I am curently working on the modeling and understanding of nanofluids.

Nanofluids are colloidal suspensions, i.e. a fine dispersion of nano-sized solid particles in a liquid. Before the advent of nanotechnology the study of colloidal suspensions with micro-sized particles was quite common, but their size posed significant corrosion and erosion hazards in engineering applications. When the manufacture of nano-sized particles became possible, it was noticed that, unlike micron-sized particles, nano-suspensions can form stable systems with very little settling under static conditions. Recently-conducted experiments have indicated that nanofluids tend to have substantially higher coefficients of thermal conductivity than the base fluids. This is both surprising and significant, and is the reason why the study of the transport properties of nanofluids is important. The scientific literature on nanofluids is sporadic and full of discrepancies, and there is still no common agreement on the understanding of solvation effects in nanofluids.

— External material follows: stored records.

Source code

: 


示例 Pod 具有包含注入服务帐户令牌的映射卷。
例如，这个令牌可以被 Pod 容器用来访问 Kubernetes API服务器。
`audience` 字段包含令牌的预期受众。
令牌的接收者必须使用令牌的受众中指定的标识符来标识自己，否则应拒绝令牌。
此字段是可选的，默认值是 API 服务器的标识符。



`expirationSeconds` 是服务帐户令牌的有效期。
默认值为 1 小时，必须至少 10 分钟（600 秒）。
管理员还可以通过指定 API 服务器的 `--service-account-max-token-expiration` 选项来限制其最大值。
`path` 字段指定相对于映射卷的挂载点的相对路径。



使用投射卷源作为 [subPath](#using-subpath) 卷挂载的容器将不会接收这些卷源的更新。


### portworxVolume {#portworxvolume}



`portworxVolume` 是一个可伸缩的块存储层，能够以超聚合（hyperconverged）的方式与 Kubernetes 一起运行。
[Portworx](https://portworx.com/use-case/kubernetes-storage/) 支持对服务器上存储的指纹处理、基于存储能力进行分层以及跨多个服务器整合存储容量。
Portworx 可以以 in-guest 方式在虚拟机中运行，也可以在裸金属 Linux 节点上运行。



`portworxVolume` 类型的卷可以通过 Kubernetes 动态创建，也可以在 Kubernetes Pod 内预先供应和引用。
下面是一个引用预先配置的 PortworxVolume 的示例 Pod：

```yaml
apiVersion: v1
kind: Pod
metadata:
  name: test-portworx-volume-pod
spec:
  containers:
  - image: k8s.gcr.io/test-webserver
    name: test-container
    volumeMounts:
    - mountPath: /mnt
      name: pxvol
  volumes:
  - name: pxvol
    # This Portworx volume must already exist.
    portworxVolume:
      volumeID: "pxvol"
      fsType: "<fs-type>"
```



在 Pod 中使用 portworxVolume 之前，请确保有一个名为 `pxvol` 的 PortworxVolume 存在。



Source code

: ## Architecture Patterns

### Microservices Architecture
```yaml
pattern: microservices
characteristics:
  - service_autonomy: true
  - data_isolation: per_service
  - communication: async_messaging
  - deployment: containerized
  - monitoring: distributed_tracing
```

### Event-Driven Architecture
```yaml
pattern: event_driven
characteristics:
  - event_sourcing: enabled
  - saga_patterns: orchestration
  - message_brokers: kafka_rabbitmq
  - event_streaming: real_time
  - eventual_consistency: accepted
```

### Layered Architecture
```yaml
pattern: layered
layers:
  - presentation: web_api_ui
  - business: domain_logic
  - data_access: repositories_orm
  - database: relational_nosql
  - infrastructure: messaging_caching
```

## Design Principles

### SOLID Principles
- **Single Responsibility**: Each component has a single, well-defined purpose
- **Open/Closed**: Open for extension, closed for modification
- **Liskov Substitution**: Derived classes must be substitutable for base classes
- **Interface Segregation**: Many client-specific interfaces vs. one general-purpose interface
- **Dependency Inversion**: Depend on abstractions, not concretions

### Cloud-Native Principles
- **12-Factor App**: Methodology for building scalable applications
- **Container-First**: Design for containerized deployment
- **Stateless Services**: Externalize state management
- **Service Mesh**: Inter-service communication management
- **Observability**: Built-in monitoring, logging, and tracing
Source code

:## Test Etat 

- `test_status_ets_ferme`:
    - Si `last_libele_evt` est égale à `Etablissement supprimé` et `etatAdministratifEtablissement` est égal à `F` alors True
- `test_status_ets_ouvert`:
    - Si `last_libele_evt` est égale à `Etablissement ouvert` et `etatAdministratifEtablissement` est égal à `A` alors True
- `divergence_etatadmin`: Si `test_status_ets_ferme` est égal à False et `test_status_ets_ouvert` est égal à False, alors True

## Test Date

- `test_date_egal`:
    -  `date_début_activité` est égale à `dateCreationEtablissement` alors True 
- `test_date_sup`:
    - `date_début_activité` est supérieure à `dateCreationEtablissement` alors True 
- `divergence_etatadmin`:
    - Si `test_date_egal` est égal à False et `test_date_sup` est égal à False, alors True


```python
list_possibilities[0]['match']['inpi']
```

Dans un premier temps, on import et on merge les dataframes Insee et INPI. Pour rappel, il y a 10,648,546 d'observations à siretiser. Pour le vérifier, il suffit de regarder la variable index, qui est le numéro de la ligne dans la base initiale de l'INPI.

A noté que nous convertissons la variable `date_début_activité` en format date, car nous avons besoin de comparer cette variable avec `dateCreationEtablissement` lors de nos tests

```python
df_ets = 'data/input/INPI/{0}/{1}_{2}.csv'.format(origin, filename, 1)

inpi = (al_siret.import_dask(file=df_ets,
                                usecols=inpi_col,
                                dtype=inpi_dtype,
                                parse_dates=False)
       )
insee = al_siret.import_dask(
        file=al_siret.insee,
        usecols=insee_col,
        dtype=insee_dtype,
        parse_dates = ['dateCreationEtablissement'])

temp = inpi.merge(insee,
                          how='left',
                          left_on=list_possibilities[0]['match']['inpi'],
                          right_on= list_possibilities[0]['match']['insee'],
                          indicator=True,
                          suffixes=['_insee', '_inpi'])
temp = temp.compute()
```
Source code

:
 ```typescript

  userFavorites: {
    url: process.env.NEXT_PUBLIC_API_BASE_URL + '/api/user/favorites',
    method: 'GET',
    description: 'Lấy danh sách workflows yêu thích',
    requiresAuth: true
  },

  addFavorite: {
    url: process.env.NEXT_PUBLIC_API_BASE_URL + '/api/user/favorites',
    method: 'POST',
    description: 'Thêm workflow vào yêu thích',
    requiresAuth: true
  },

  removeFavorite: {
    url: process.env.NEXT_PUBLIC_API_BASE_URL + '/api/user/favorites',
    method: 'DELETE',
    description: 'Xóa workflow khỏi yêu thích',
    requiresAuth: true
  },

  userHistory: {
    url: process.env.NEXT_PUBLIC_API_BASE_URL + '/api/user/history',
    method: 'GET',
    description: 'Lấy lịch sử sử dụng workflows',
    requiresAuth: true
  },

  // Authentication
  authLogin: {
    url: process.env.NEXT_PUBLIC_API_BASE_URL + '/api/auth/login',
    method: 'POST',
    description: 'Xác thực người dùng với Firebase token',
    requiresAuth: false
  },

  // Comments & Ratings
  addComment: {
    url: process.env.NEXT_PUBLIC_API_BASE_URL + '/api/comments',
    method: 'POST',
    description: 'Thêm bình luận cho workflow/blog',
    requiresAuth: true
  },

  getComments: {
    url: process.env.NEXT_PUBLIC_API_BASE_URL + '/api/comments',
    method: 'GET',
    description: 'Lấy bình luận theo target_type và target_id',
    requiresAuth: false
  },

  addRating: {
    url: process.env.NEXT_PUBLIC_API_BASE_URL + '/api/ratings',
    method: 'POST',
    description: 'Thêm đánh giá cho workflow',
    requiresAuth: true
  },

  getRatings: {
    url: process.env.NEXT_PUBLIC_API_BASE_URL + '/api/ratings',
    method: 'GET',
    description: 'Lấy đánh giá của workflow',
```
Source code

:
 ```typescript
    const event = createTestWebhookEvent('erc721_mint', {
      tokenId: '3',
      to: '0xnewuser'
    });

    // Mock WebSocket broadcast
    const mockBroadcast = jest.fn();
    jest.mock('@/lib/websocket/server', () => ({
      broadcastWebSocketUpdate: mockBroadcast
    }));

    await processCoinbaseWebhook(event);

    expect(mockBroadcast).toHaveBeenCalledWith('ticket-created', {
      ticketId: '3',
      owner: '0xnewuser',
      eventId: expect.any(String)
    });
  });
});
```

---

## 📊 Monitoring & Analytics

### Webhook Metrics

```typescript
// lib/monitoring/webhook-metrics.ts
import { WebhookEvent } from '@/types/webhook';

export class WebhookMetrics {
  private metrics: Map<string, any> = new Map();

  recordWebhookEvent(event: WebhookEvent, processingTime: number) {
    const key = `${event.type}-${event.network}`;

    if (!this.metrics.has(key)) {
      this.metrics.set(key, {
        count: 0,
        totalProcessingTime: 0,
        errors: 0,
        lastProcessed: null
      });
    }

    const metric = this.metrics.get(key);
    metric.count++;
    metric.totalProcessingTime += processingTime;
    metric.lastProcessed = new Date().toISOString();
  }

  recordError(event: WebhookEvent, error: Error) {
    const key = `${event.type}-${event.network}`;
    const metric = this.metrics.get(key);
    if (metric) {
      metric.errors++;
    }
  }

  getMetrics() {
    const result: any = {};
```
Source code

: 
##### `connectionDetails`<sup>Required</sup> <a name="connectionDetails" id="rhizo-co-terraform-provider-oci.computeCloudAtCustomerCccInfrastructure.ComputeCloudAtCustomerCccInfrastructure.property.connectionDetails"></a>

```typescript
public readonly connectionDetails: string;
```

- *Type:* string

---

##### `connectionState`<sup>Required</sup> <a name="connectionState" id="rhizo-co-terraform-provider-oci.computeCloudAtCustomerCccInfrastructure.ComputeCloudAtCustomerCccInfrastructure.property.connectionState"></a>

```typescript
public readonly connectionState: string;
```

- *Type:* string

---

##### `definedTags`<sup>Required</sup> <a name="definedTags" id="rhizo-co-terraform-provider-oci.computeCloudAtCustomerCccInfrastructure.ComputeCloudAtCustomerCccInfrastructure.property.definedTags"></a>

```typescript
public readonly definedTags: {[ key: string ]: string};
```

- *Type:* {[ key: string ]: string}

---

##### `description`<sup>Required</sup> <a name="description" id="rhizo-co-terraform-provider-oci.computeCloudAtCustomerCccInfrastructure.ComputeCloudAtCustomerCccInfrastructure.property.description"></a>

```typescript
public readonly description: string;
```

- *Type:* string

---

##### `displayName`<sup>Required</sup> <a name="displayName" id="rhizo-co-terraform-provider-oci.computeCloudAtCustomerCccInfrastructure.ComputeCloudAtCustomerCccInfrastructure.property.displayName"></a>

The novelty of the present work is in a new, more fundamental and basic approach to the problem of understanding nanofluids. At the beginning, the geometry will be simplified, while the physics is constantly kept as realistic as possible. After reaching some qualitative and quantitative conclusions from a detailed molecular dynamics (MD) simulation, the challenge of a continuum coupling will be undertaken. POSSIBLE APPLICATIONS OF MY WORK There is a large number of applications that can benefit from a better understanding of nanofluids. The motivation behind this specific study is the possible use of modern green liquids for the suspension. One example is ionic liquids, which are salts that are liquid at room temperature. However, ionic liquids do not have a very high thermal conductivity, and if that could be improved by the addition of nano-particles, the liquid would be better suited for heat transfer applications such as in absorption refrigeration or cooling circuits. The low toxicity, long lifetime, and antimicrobial properties of such a coolant would make it suitable for use in spacecrafts, perhaps, to increase the efficiency, lower the weight, and reduce the complexity of space thermal control systems. In an extreme environment, such as space, where the thermal control system is exposed to low temperature environments, the enhancement of the thermal conductivity of low freezing point coolants would also improve the overall performance of the thermal control system itself. Liquid cooling with high thermal conductivity fluids would also address many other heat dissipation problems. For instance, micro-electromechanical systems (MEMS) generate large quantities of heat during operation and would require high performance coolants to mitigate the large heat flux. Such a system requires a precise temperature control, and a high conductive fluid in this case would allow for a more efficient heat transfer control.